The American College of Physicians (ACP) has launched an investigation in response to concerns that tick-box documentation and copy–paste data dumping are crowding out important nuance in notes.
“We migrated to this format because it made it easier for auditors to capture the data necessary to justify a certain level of billing,” says Dr. Yul Ejnes, immediate past chair of ACP’s board of regents. “There are checklists, medication lists, test orders, pages of past history copied forward, and yes–no phrases to show our work, but when it comes to what a doctor is thinking — the meat of the clinical note — there’s not much in the way of narrative.”
Gone are the days when a brief patient visit would require equally brief documentation.

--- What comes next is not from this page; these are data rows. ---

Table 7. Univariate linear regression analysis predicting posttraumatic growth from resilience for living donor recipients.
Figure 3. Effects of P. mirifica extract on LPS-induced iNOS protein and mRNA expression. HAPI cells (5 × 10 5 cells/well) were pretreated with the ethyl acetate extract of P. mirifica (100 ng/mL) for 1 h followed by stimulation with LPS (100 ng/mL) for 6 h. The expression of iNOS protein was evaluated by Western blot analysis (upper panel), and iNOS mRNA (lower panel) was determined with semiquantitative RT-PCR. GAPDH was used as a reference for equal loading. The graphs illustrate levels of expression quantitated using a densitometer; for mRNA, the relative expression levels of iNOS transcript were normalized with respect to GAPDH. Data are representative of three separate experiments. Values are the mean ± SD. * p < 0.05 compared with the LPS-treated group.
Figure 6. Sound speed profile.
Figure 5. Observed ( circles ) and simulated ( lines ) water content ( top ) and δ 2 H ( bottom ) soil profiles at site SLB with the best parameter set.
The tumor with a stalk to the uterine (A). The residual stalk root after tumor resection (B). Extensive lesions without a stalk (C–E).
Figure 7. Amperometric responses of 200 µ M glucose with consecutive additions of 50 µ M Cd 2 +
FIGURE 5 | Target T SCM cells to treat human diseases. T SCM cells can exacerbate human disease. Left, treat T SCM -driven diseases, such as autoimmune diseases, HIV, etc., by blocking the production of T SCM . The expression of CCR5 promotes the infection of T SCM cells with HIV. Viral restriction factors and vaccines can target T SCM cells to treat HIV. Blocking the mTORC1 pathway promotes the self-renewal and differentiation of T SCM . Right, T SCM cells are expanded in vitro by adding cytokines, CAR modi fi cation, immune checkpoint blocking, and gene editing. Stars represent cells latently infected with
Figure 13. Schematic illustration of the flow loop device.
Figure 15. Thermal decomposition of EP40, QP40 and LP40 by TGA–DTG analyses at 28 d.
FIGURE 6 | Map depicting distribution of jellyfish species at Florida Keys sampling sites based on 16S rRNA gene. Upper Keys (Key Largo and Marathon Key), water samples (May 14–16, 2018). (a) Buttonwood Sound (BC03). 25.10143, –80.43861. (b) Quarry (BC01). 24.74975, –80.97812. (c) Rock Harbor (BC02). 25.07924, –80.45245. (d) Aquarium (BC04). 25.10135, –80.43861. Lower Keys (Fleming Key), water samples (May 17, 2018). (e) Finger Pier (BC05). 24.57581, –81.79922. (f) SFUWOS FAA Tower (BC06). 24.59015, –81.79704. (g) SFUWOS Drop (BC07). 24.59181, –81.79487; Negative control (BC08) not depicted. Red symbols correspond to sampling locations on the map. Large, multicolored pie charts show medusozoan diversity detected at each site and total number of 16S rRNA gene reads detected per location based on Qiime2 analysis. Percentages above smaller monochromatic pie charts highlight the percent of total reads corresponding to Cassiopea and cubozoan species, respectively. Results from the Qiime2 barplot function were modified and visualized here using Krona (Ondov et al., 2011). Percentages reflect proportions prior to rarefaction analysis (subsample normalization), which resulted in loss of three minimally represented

Now, even the most routine exams can generate reams of notes, as physicians err on the side of excess to audit-proof their records.
“God help the person who has to read a thoughtlessly created, but perhaps entirely accurate, electronically generated note,” says Dr. Peter Basch, chair of ACP’s medical informatics committee. “It doesn’t convey in a precise way what one needs to know as part of a care team, and in an era of open notes, it doesn’t convey anything to patients and their families.”
The problem of “note bloat” has mushroomed with the widespread adoption of electronic medical records, which enable physicians to create generic narrative from drop-down menus and clone whole notes with a few clicks.
Such shortcuts are harmless when used to document routine visits, says Dr. Michael Barr, ACP’s senior vice-president of medical practice. “If someone comes in with a sore throat, there are maybe five different questions you would ask, so using a template is pretty straight-forward.”
But indiscriminate use can result in incomplete or inaccurate notes, and ultimately clinical errors, says Barr. “The danger is that you hear a heart murmur, but copy-forward an old note that doesn’t document one, and you don’t catch that.”
The common practice of cloning notes also makes it difficult to distinguish where clinical plagiarism ends and billing fraud begins.
“People play to the test,” says Dr. Robert Centor, chair-elect of ACP’s board of regents. “I had a patient being followed by a surgery resident who wrote, or I should say cut-and-pasted, the exact same note three days in a row. He showed up, but whether he examined the patient or not is anyone’s guess because you can’t tell from his notes.”
The upshot of such cookie-cutter notes is that fewer physicians believe what they read in their patients’ records, Centor adds. “When I get patients from emergency rooms, I often start over, because I don’t get any useful information now.”
Some physicians are trying to bridge the gap by adding narrative in free-text fields to create hybrid notes. But this takes extra time others may not have, says Ejnes.
More promising is progress on software that can translate free-text into the kind of structured data that make auditors happy, he adds. But such programs are a long way from mainstream implementation.
Ultimately, note bloat is a byproduct of the fee-for-service payment model, says Basch. “Without a cleavage of documentation from payment, there will always be this kind of ugly, gravitational pull.”